Activity: Count the lines in the records below that contain the string "stříleček". Reply with the number only.

Excerpted records:
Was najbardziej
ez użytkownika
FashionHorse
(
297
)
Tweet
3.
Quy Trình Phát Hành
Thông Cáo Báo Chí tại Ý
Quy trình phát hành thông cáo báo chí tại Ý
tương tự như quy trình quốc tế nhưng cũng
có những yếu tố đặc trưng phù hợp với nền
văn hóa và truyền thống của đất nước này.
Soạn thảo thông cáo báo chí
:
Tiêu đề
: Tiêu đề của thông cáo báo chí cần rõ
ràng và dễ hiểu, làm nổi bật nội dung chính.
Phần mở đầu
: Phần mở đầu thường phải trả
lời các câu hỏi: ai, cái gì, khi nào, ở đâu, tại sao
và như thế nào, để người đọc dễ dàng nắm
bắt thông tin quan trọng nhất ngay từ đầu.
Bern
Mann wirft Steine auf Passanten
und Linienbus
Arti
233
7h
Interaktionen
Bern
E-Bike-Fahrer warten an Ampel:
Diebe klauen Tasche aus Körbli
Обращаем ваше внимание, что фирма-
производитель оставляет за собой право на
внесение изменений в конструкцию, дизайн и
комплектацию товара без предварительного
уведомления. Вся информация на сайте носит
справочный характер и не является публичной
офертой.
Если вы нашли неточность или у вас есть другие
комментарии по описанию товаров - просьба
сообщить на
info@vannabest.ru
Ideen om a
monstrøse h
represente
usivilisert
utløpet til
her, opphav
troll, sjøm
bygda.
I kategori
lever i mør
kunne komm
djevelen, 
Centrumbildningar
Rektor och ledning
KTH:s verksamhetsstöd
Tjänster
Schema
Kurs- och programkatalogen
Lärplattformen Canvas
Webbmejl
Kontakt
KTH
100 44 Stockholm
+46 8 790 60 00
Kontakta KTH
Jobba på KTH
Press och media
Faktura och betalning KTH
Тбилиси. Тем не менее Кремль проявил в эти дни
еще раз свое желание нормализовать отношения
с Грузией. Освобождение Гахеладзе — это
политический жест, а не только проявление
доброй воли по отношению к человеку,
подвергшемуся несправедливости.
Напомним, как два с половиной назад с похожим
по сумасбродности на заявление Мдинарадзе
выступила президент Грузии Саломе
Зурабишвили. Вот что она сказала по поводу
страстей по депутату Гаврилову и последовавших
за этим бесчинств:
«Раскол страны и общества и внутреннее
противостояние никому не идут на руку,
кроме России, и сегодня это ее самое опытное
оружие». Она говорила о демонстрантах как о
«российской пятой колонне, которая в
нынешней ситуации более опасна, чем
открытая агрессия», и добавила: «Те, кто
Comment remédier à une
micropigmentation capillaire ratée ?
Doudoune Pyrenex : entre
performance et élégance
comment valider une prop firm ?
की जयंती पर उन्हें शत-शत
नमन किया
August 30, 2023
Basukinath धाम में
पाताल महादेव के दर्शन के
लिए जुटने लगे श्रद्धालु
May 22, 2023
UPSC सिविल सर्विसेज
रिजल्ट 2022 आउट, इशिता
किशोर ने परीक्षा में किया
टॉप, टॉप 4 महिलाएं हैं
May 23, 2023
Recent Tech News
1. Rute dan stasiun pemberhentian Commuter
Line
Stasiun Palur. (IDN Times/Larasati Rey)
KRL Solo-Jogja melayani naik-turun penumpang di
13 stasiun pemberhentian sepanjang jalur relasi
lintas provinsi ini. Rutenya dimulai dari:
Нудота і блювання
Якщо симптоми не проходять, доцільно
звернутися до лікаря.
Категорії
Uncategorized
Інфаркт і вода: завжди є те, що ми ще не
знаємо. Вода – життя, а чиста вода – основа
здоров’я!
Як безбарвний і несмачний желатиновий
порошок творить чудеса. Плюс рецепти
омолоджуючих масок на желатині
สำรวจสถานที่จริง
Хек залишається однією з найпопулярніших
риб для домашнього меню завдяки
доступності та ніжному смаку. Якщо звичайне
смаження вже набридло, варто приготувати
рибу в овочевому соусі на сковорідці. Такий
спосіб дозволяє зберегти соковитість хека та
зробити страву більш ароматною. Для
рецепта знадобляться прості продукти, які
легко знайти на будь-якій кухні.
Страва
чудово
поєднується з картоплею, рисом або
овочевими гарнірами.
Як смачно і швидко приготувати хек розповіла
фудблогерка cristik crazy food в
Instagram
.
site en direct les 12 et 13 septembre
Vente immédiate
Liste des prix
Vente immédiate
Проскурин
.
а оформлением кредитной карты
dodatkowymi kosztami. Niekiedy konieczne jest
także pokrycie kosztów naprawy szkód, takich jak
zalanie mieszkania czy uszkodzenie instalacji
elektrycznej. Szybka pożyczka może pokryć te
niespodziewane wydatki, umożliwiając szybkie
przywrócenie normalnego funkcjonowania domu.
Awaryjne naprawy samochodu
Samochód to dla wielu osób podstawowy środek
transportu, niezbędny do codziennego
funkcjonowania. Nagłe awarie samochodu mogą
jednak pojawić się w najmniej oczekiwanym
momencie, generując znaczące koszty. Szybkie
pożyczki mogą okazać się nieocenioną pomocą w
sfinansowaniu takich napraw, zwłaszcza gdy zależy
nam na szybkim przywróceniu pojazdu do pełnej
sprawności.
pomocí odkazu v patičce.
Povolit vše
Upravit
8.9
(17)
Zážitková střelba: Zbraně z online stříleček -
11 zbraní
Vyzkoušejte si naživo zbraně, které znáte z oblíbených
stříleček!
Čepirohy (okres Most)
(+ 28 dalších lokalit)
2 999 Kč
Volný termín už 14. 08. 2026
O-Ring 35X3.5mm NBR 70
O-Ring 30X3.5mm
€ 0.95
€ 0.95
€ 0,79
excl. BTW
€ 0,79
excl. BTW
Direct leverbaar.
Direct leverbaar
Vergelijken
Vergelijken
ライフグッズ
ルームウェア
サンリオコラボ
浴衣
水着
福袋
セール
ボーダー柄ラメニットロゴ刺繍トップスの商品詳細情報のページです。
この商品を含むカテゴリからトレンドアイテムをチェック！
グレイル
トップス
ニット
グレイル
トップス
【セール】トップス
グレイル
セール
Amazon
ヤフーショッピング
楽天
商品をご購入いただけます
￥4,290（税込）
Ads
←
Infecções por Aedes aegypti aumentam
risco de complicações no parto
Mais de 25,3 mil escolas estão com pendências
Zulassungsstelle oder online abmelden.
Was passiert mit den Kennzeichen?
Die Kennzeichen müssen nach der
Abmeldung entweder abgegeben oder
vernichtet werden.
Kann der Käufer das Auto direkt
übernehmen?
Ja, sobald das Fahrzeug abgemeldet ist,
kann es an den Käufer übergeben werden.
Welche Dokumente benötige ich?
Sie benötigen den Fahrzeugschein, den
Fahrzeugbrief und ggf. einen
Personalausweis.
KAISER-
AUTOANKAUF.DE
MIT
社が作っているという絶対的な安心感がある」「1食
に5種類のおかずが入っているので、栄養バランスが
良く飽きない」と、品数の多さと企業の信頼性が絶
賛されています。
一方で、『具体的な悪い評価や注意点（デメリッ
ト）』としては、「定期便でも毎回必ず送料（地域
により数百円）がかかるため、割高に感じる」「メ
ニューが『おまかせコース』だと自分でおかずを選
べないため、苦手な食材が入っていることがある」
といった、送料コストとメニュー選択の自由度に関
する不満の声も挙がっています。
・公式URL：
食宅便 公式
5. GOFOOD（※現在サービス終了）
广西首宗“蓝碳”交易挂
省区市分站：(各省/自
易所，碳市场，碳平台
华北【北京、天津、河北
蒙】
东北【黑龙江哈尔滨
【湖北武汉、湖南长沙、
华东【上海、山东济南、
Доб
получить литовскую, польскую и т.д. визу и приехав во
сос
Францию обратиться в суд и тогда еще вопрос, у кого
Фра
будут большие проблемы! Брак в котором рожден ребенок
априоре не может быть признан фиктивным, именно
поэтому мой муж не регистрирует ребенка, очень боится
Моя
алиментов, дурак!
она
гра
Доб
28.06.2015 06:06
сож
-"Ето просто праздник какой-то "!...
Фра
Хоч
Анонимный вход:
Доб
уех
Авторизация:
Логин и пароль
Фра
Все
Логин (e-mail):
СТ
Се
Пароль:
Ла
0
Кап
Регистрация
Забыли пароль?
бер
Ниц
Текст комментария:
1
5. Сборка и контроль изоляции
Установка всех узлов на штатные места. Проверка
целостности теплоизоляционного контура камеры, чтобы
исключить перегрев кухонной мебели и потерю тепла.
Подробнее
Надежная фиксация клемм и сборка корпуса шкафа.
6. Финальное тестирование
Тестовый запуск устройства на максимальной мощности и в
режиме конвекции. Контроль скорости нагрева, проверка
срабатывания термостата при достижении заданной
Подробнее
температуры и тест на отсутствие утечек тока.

Result of the exercise: 2